Start of DATASET RECORDS
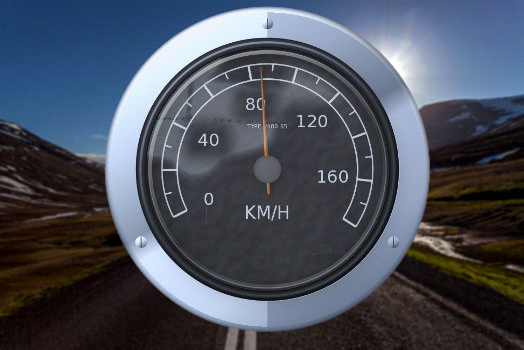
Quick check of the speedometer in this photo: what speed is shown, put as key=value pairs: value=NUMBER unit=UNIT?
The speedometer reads value=85 unit=km/h
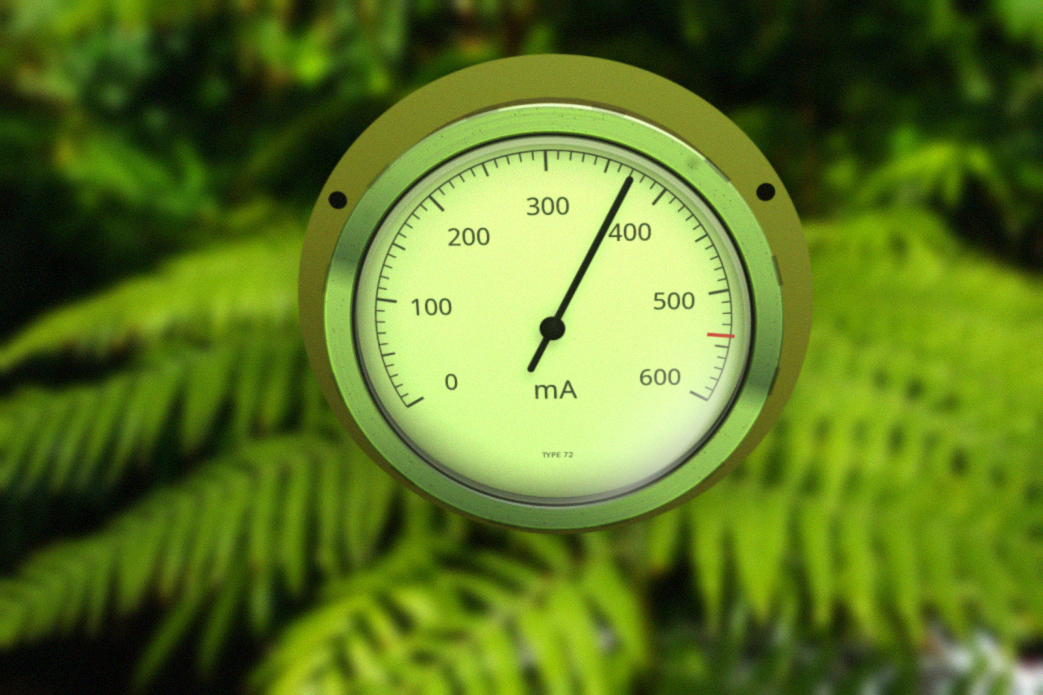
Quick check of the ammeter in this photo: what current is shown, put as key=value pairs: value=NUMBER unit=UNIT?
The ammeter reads value=370 unit=mA
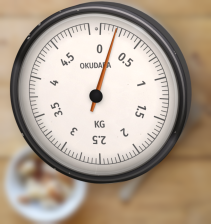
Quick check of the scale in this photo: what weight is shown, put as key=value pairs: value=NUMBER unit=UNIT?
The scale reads value=0.2 unit=kg
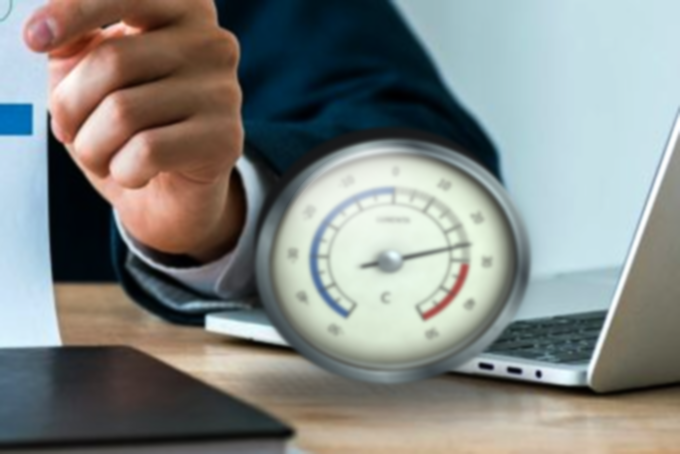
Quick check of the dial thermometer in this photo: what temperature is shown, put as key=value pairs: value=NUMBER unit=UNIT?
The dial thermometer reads value=25 unit=°C
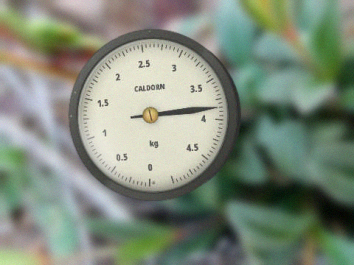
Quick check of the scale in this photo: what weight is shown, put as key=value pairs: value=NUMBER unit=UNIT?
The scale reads value=3.85 unit=kg
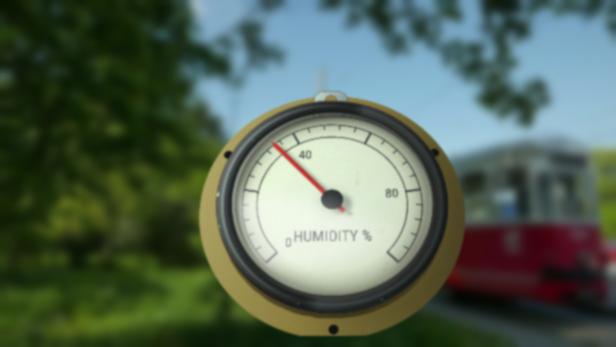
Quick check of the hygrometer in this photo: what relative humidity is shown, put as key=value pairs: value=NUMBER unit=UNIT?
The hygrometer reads value=34 unit=%
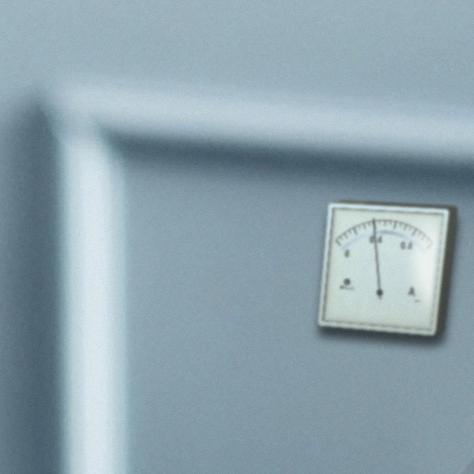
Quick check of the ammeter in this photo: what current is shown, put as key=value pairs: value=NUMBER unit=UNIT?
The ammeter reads value=0.4 unit=A
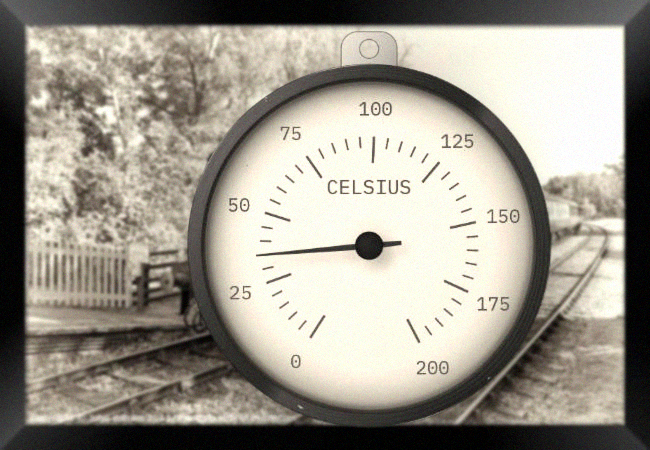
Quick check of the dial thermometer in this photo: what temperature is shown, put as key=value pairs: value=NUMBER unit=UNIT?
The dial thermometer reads value=35 unit=°C
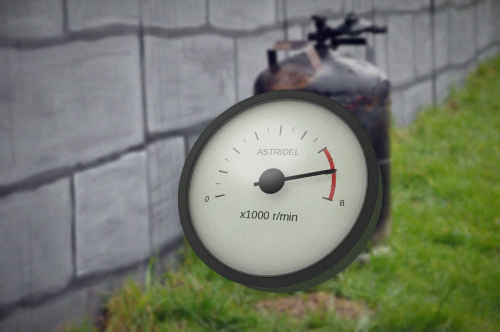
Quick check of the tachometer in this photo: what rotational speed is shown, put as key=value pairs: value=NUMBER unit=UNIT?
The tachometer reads value=7000 unit=rpm
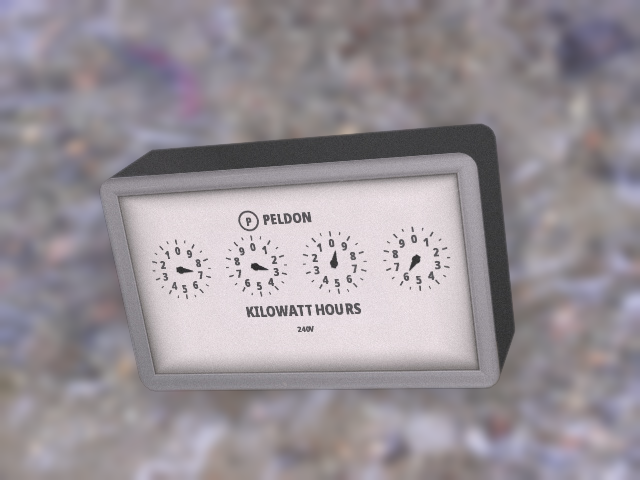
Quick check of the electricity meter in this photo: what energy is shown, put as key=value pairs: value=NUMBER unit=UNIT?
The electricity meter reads value=7296 unit=kWh
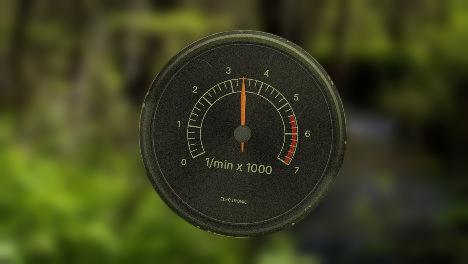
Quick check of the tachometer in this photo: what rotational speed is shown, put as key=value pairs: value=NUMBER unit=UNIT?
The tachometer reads value=3400 unit=rpm
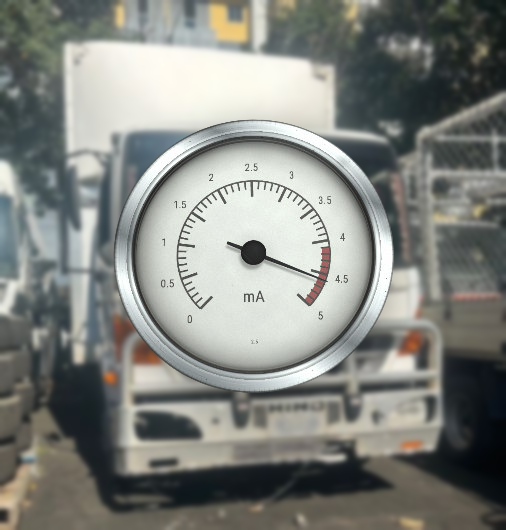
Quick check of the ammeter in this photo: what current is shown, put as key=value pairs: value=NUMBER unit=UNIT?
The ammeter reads value=4.6 unit=mA
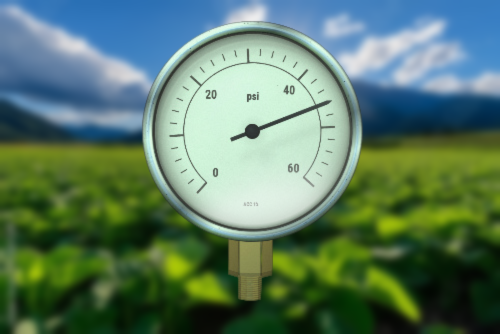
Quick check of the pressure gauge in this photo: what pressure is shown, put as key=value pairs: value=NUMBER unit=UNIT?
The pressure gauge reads value=46 unit=psi
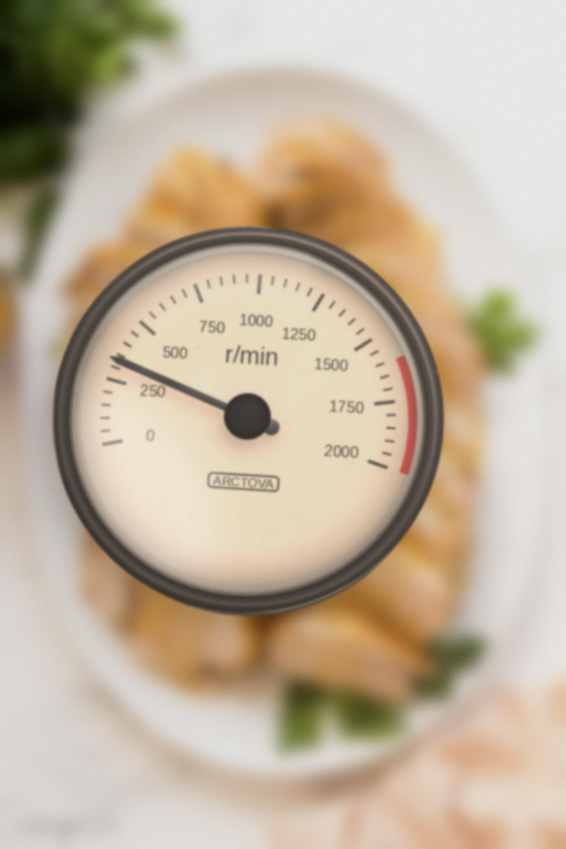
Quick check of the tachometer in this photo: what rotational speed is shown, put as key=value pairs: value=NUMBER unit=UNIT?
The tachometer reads value=325 unit=rpm
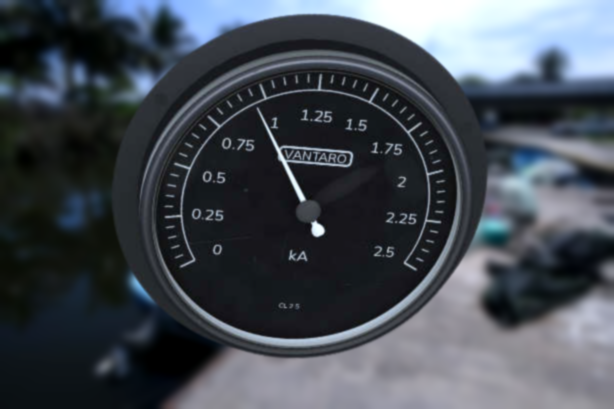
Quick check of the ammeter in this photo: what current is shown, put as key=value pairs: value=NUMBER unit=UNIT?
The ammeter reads value=0.95 unit=kA
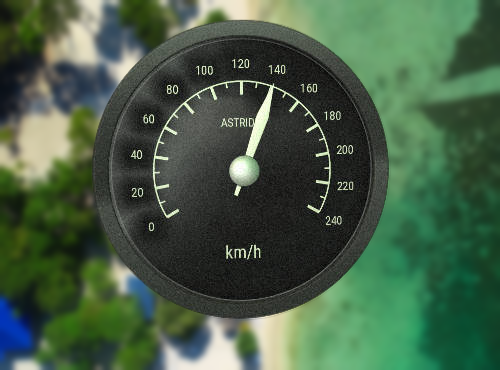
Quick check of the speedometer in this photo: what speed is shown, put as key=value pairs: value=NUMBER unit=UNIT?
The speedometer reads value=140 unit=km/h
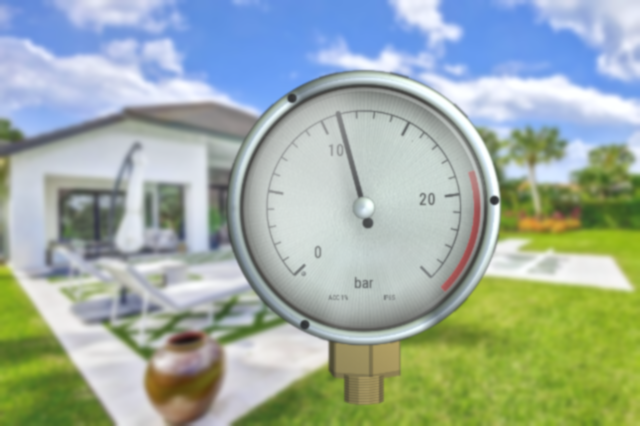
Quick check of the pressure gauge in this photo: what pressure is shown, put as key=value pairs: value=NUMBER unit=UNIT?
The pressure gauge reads value=11 unit=bar
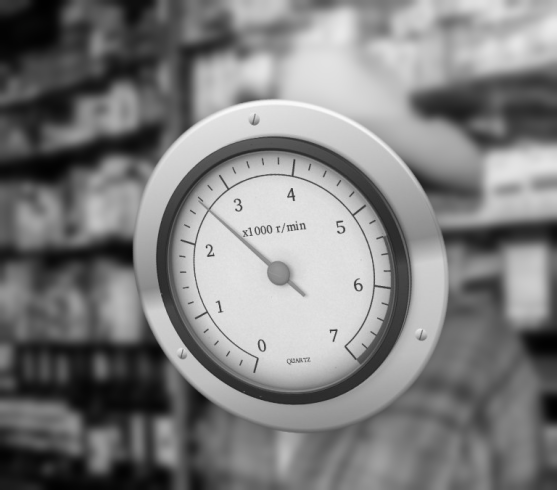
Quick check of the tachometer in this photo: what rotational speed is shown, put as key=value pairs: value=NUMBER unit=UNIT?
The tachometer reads value=2600 unit=rpm
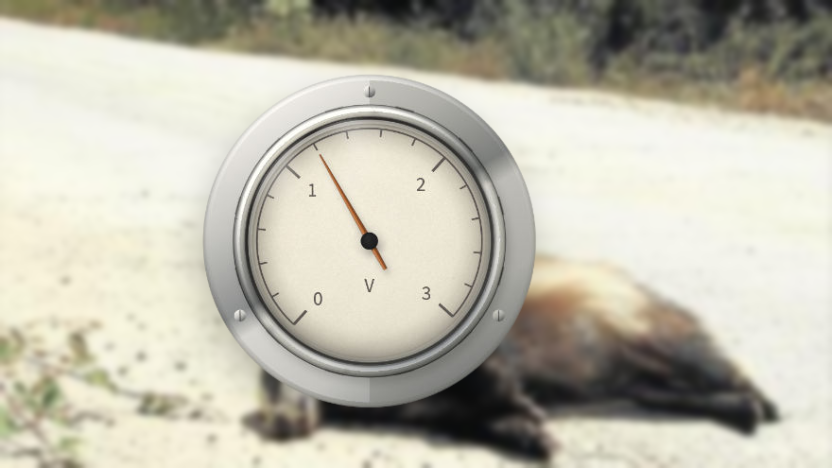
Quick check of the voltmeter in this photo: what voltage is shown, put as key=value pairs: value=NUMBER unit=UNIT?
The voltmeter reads value=1.2 unit=V
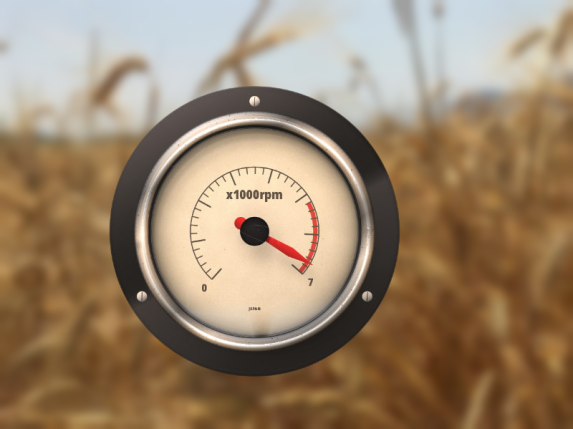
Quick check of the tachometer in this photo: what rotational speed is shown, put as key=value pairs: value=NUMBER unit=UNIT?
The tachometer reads value=6700 unit=rpm
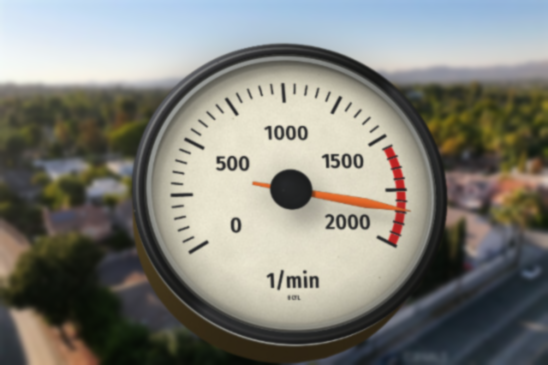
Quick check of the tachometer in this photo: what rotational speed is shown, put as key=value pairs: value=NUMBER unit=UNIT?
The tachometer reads value=1850 unit=rpm
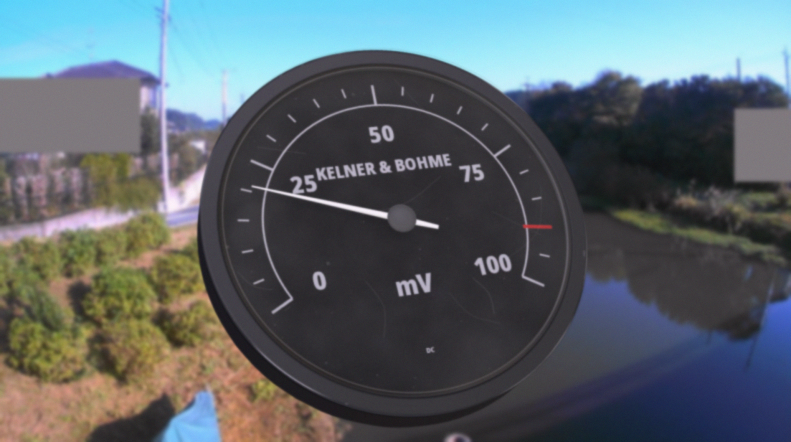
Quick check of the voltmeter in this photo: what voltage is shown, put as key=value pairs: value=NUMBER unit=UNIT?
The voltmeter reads value=20 unit=mV
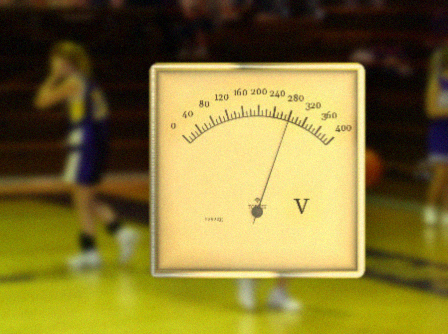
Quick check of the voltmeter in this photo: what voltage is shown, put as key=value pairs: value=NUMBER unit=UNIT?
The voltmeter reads value=280 unit=V
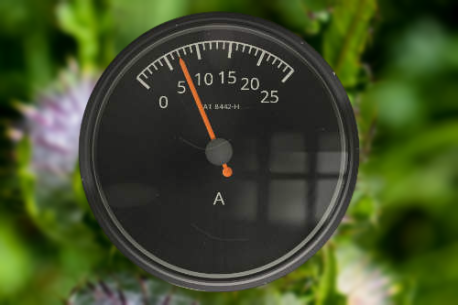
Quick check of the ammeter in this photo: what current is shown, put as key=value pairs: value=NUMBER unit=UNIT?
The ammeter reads value=7 unit=A
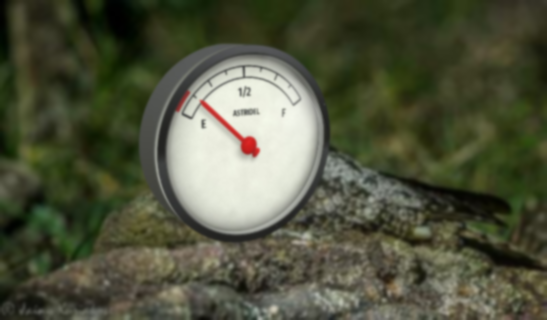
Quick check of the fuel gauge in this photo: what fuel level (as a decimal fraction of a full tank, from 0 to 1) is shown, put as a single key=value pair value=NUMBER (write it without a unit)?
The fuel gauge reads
End of DATASET RECORDS
▶ _YOUR GOAL_
Repeat all of the records above verbatim, line by line, but omit the pictures.

▶ _RESULT BELOW_
Quick check of the speedometer in this photo: what speed is shown, put as key=value pairs: value=NUMBER unit=UNIT?
The speedometer reads value=85 unit=km/h
Quick check of the ammeter in this photo: what current is shown, put as key=value pairs: value=NUMBER unit=UNIT?
The ammeter reads value=370 unit=mA
Quick check of the scale in this photo: what weight is shown, put as key=value pairs: value=NUMBER unit=UNIT?
The scale reads value=0.2 unit=kg
Quick check of the dial thermometer in this photo: what temperature is shown, put as key=value pairs: value=NUMBER unit=UNIT?
The dial thermometer reads value=25 unit=°C
Quick check of the scale in this photo: what weight is shown, put as key=value pairs: value=NUMBER unit=UNIT?
The scale reads value=3.85 unit=kg
Quick check of the hygrometer in this photo: what relative humidity is shown, put as key=value pairs: value=NUMBER unit=UNIT?
The hygrometer reads value=34 unit=%
Quick check of the ammeter in this photo: what current is shown, put as key=value pairs: value=NUMBER unit=UNIT?
The ammeter reads value=0.4 unit=A
Quick check of the dial thermometer in this photo: what temperature is shown, put as key=value pairs: value=NUMBER unit=UNIT?
The dial thermometer reads value=35 unit=°C
Quick check of the tachometer in this photo: what rotational speed is shown, put as key=value pairs: value=NUMBER unit=UNIT?
The tachometer reads value=7000 unit=rpm
Quick check of the electricity meter in this photo: what energy is shown, put as key=value pairs: value=NUMBER unit=UNIT?
The electricity meter reads value=7296 unit=kWh
Quick check of the tachometer in this photo: what rotational speed is shown, put as key=value pairs: value=NUMBER unit=UNIT?
The tachometer reads value=3400 unit=rpm
Quick check of the ammeter in this photo: what current is shown, put as key=value pairs: value=NUMBER unit=UNIT?
The ammeter reads value=4.6 unit=mA
Quick check of the pressure gauge in this photo: what pressure is shown, put as key=value pairs: value=NUMBER unit=UNIT?
The pressure gauge reads value=46 unit=psi
Quick check of the tachometer in this photo: what rotational speed is shown, put as key=value pairs: value=NUMBER unit=UNIT?
The tachometer reads value=325 unit=rpm
Quick check of the ammeter in this photo: what current is shown, put as key=value pairs: value=NUMBER unit=UNIT?
The ammeter reads value=0.95 unit=kA
Quick check of the speedometer in this photo: what speed is shown, put as key=value pairs: value=NUMBER unit=UNIT?
The speedometer reads value=140 unit=km/h
Quick check of the pressure gauge in this photo: what pressure is shown, put as key=value pairs: value=NUMBER unit=UNIT?
The pressure gauge reads value=11 unit=bar
Quick check of the tachometer in this photo: what rotational speed is shown, put as key=value pairs: value=NUMBER unit=UNIT?
The tachometer reads value=2600 unit=rpm
Quick check of the voltmeter in this photo: what voltage is shown, put as key=value pairs: value=NUMBER unit=UNIT?
The voltmeter reads value=1.2 unit=V
Quick check of the tachometer in this photo: what rotational speed is shown, put as key=value pairs: value=NUMBER unit=UNIT?
The tachometer reads value=6700 unit=rpm
Quick check of the tachometer in this photo: what rotational speed is shown, put as key=value pairs: value=NUMBER unit=UNIT?
The tachometer reads value=1850 unit=rpm
Quick check of the voltmeter in this photo: what voltage is shown, put as key=value pairs: value=NUMBER unit=UNIT?
The voltmeter reads value=20 unit=mV
Quick check of the voltmeter in this photo: what voltage is shown, put as key=value pairs: value=NUMBER unit=UNIT?
The voltmeter reads value=280 unit=V
Quick check of the ammeter in this photo: what current is shown, put as key=value pairs: value=NUMBER unit=UNIT?
The ammeter reads value=7 unit=A
Quick check of the fuel gauge in this photo: what fuel level (as a decimal fraction of a full tank, from 0 to 1) is shown, put as a single key=value pair value=NUMBER (write it without a unit)?
The fuel gauge reads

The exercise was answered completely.